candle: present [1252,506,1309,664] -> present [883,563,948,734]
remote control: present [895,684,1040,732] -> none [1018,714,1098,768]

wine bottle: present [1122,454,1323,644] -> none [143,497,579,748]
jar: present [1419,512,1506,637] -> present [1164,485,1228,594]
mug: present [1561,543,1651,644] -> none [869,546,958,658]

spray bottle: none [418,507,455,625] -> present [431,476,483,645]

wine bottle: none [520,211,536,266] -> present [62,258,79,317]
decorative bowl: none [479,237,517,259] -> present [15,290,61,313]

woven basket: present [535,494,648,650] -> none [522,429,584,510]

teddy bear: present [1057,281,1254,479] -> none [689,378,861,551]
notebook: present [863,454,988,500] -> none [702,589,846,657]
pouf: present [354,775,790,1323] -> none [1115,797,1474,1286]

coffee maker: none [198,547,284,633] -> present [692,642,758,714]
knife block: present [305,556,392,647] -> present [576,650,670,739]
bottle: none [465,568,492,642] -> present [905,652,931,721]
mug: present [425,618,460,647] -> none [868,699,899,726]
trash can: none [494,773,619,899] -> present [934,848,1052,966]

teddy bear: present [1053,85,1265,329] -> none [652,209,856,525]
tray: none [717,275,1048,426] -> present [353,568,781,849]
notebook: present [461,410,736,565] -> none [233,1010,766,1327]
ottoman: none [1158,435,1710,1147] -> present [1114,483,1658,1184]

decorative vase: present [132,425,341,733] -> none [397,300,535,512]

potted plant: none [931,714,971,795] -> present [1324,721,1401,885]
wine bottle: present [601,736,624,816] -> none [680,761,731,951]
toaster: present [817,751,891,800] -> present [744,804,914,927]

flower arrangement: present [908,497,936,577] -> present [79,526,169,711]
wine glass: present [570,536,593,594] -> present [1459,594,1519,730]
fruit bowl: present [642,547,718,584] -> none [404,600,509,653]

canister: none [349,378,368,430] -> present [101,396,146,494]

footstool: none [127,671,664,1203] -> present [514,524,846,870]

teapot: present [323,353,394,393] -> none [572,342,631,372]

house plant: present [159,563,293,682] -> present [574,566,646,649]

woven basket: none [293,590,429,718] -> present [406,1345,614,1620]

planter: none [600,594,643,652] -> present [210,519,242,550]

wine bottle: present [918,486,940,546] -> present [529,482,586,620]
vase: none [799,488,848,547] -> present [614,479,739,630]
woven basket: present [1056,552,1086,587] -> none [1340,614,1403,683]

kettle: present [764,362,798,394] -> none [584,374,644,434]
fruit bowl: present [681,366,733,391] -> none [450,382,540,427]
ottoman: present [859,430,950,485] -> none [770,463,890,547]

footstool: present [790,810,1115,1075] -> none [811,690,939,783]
* * * * * * *
> [EXERCISE BRIEF]
The exact lines of the material above starting at the one that contains "teddy bear: present [1053,85,1265,329]" and ending at the one that contains "woven basket: none" are what to retype; leave out everything else.

> [TASK RESPONSE]
teddy bear: present [1053,85,1265,329] -> none [652,209,856,525]
tray: none [717,275,1048,426] -> present [353,568,781,849]
notebook: present [461,410,736,565] -> none [233,1010,766,1327]
ottoman: none [1158,435,1710,1147] -> present [1114,483,1658,1184]

decorative vase: present [132,425,341,733] -> none [397,300,535,512]

potted plant: none [931,714,971,795] -> present [1324,721,1401,885]
wine bottle: present [601,736,624,816] -> none [680,761,731,951]
toaster: present [817,751,891,800] -> present [744,804,914,927]

flower arrangement: present [908,497,936,577] -> present [79,526,169,711]
wine glass: present [570,536,593,594] -> present [1459,594,1519,730]
fruit bowl: present [642,547,718,584] -> none [404,600,509,653]

canister: none [349,378,368,430] -> present [101,396,146,494]

footstool: none [127,671,664,1203] -> present [514,524,846,870]

teapot: present [323,353,394,393] -> none [572,342,631,372]

house plant: present [159,563,293,682] -> present [574,566,646,649]

woven basket: none [293,590,429,718] -> present [406,1345,614,1620]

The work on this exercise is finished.